Text excerpt:
- - - - -

LPA conducted an inspection of the care home to ensure compliance with Title 22 regulations. There are six (6) bedrooms and seven (7) bathrooms for resident use. LPA observed bedrooms to be properly furnished, with appropriate bedding and lighting. The bathrooms were in sanitary condition and properly maintained. Hot water temperature was observed to be 113 degrees F.

LPA checked the kitchen area for the ability to prepare and store food. Care home has required two (2) day perishable and seven (7) day non-perishable food supply on cite. LPA observed knives to be locked away and inaccessible to residents. LPA observed the backyard and perimeter of the care home to be free of clutter and debris.

As a result of today's visit, no deficiencies were cited per California Code of Regulations, Title 22. LPA will return at a later time to finish reviewing files and complete annual inspection.

Exit interview conducted and copy of report given at the conclusion of this visit.
SUPERVISOR'S NAME: Anthony PerezTELEPHONE: (323) 485-4915
LICENSING EVALUATOR NAME: Michael HoodTELEPHONE: (916) 531-7341
LICENSING EVALUATOR SIGNATURE:
DATE: 04/29/2024
I acknowledge receipt of this form and understand my licensing appeal rights as explained and received.
FACILITY REPRESENTATIVE SIGNATURE:
DATE: 04/29/2024
This report must be available at Child Care and Group Home facilities for public review for 3 years.

- - - - -

(Stored entries)
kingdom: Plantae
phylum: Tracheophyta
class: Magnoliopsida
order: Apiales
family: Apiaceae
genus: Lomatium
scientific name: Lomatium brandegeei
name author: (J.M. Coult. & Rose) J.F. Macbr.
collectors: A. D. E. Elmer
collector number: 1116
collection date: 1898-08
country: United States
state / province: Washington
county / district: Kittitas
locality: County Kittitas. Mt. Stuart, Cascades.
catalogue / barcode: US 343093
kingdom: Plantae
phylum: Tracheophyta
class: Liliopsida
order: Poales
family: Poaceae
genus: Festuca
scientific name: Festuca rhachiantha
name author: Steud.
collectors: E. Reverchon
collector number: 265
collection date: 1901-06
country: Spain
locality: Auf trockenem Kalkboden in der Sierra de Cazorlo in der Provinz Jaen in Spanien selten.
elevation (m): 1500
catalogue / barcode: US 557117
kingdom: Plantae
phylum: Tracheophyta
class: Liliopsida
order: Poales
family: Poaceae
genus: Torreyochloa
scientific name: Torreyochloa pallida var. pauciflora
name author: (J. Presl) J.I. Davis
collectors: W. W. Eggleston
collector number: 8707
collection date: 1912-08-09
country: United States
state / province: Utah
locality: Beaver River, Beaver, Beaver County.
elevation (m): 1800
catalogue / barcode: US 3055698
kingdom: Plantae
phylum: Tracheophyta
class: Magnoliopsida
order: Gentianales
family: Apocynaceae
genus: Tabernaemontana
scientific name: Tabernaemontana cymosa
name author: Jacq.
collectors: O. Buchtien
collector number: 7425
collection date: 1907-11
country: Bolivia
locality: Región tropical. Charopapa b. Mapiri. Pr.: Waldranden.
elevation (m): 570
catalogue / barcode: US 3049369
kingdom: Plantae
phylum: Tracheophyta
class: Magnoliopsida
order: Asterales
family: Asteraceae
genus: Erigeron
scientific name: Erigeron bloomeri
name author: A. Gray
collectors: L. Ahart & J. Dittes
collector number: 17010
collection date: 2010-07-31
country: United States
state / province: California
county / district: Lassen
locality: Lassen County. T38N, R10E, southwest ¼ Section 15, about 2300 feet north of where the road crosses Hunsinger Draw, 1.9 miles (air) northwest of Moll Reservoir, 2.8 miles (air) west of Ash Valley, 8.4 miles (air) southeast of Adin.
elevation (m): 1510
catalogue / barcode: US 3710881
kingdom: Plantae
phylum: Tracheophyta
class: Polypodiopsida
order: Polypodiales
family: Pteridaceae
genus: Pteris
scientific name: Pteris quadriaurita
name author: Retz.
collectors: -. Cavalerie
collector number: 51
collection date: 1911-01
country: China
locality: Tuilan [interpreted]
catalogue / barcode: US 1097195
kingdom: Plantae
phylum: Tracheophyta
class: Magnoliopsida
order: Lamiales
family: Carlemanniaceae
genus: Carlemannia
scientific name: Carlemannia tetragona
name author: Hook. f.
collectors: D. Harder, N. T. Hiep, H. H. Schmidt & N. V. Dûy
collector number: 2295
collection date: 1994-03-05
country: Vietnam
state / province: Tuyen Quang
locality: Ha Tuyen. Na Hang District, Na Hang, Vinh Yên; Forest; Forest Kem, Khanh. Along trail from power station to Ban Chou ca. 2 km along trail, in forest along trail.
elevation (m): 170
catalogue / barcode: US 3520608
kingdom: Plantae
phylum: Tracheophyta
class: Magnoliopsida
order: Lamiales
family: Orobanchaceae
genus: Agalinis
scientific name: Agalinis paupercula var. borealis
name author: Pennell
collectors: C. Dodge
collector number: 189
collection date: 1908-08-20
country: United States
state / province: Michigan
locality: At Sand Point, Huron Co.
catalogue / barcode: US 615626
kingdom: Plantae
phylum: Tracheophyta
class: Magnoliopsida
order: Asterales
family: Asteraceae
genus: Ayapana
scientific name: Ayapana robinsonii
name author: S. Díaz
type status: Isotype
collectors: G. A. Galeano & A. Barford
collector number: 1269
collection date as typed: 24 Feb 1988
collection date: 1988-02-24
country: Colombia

- - - - -

Work instructions:
**1.** Which areas of the care home does the inspection report describe?
**2.** Could you print the inspection report starting with "As a result" and going on through "of this visit."?
These items come from a separate source.

Solutions to the tasks:
**1.** Bedrooms, bathrooms, kitchen area, backyard, perimeter

**2.**
As a result of today's visit, no deficiencies were cited per California Code of Regulations, Title 22. LPA will return at a later time to finish reviewing files and complete annual inspection.

Exit interview conducted and copy of report given at the conclusion of this visit.